俺は、あの後起きたことを沙月に軽く説明した。俺が何を考えていて、沙月が何を答えたのか具体的なことは伏せた。沙月が的中させると知っていたなら、俺だって別のことを考えたのだ。あれは絶対に外す前提の思考だった。自分の下品さにうんざりする。

「じゃあお主の考えていたことをなんのヒントもなしに当てたのか、あの女は」

「それだけはどうやったのか、わからねえ。わかるか?」

 沙月はしばらく黙っていた。街灯の青白い光が彼女の頭上に差し、被っている帽子が彼女全身を蔭に閉じ込めた。帽子はUFOのような円盤型に、光の中で浮き上がっている。街灯の下を通過すると、顎に手をやって物思いに耽る沙月を、今度は晩春の月明かりに柔らかく包んでいる。世界に愛され祝福されている少女といった雰囲気だ。沙月は道路の先の暗黒に満ちた虚空を見つめて、立ち止まった。

「そういうことか!」沙月は目を丸くして言った。「妾には……妾には全部まるっとお見通しじゃ!」

「マジか。種がわかったの?」

「うむ。しかし……これは反則じゃなあ。それにお主には絶対わかりゃせんじゃろうな。まあ、わからなくてもいいことじゃ。どうせ……」

「どうせ?」

「どうせ、教えたところで無駄じゃからな」

 確かに気になりはしたが、俺はそれ以上は聞かなかった。話してくれそうな雰囲気でもない。何らかの種があるんだろう。俺は、実際は、手品はそれ自体を楽しむのが好きで、種明かしにそれほど興味はない。

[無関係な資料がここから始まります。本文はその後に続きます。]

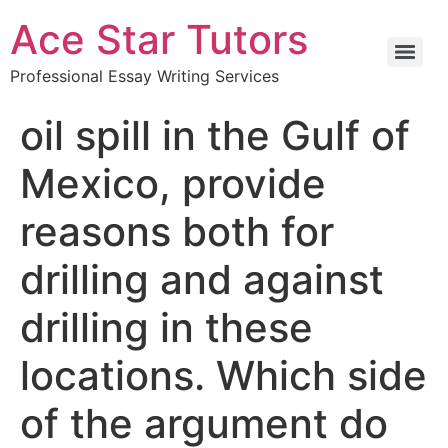
Ace Star Tutors
Professional Essay Writing Services
oil spill in the Gulf of
Mexico, provide
reasons both for
drilling and against
drilling in these
locations. Which side
of the argument do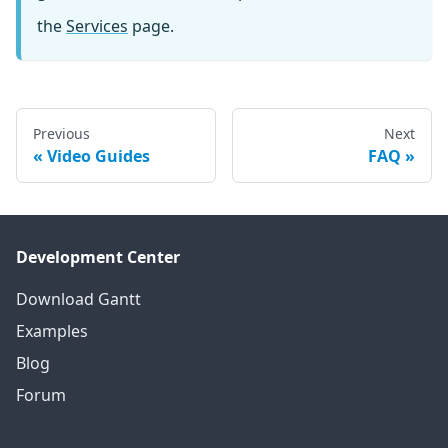
the
Services
page.
Previous
Next
Video Guides
FAQ
Development Center
Download Gantt
Examples
Blog
Forum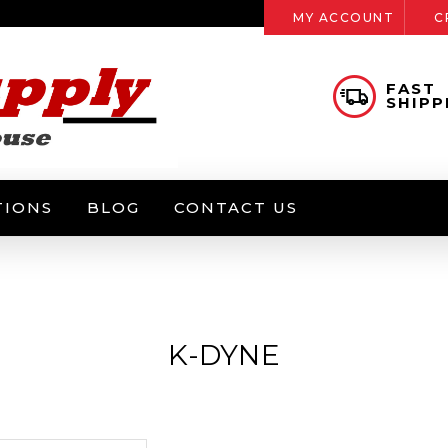
MY ACCOUNT
C
FAST
SHIPP
TIONS
BLOG
CONTACT US
K-DYNE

 日本人は手品を見るとすぐに種を教えろとせがむ傾向があるし、種の分かった手品には見向きもしないのだ。手品を手品として楽しむ心のゆとりがない。馬鹿にされていると感じるのかもしれない。手品は美しく、誰も傷つけない嘘のはずなのに、傷つく人間がいるのである。

 もしかしたら数年後には船生歩足は美人手品師としてテレビで引っ張りだこになっている可能性も無きにしも非ずだ。彼女には素質があるし度胸もある。頭もいいし、カリスマ性も秘めているのだ。

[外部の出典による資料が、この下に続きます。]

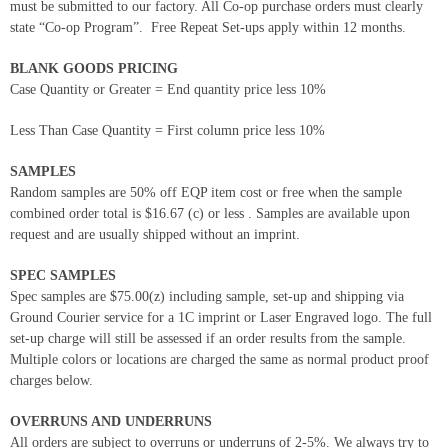
must be submitted to our factory. All Co-op purchase orders must clearly
state “Co-op Program”. Free Repeat Set-ups apply within 12 months.
BLANK GOODS PRICING
Case Quantity or Greater = End quantity price less 10%
Less Than Case Quantity = First column price less 10%
SAMPLES
Random samples are 50% off EQP item cost or free when the sample
combined order total is $16.67 (c) or less . Samples are available upon
request and are usually shipped without an imprint.
SPEC SAMPLES
Spec samples are $75.00(z) including sample, set-up and shipping via
Ground Courier service for a 1C imprint or Laser Engraved logo. The full
set-up charge will still be assessed if an order results from the sample.
Multiple colors or locations are charged the same as normal product proof
charges below.
OVERRUNS AND UNDERRUNS
All orders are subject to overruns or underruns of 2-5%. We always try to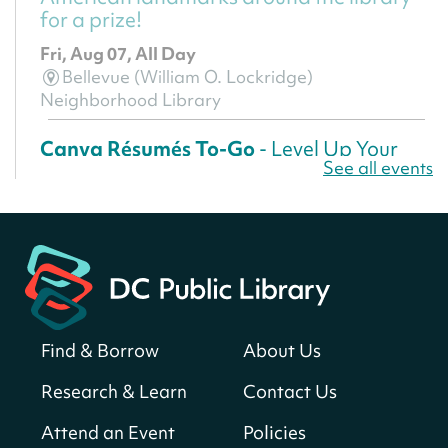
for a prize!
Fri, Aug 07, All Day
Bellevue (William O. Lockridge)
Neighborhood Library
Canva Résumés To-Go
- Level Up Your
See all events
Résumé!
Fri, Aug 07, All Day
Martin Luther King Jr. Memorial Library -
Central Library
Register
Find & Borrow
About Us
America 250 Scavenger Hunt
- Find
American landmarks around the library
Research & Learn
Contact Us
for a prize!
Attend an Event
Policies
Fri, Aug 07, All Day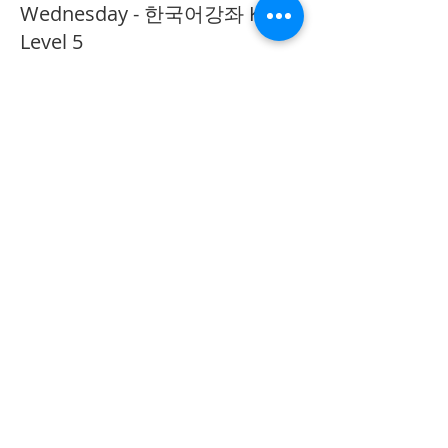
Wednesday - 한국어강좌 KLP
Level 5
More info
Price
CA$40.00
Share This Event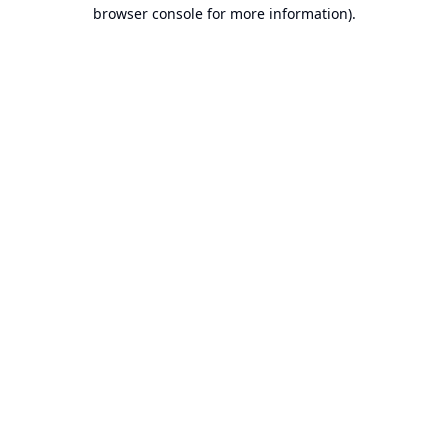
browser console for more information).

 船生はこれからも今日のような活動を続けるのだろうか。それとも、なにかが心に芽生えて別の道に進むだろうか。どっちでも俺にはもう関係のないことだが、今日俺が実験会に参加したことで、もしかしたら数人の人生が大きく狂ったかもしれないと思うと、なんだか絶望的な気分になる。黒い矢で心臓を射抜かれたような痛みが俺の寸胴な人生全体に走るのである。

 俺はアパートの前で立ち止まって夜空を見上げた。俺だって、何人かの重要な存在に人生を狂わされてきたのだ。現在進行形で、沙月に狂わされている。彼女を送ってきた星が俺の視界に映る夜空の果てのどこかにあるなら。……

 世界の片隅から、俺はそいつらに向けて中指を立てた。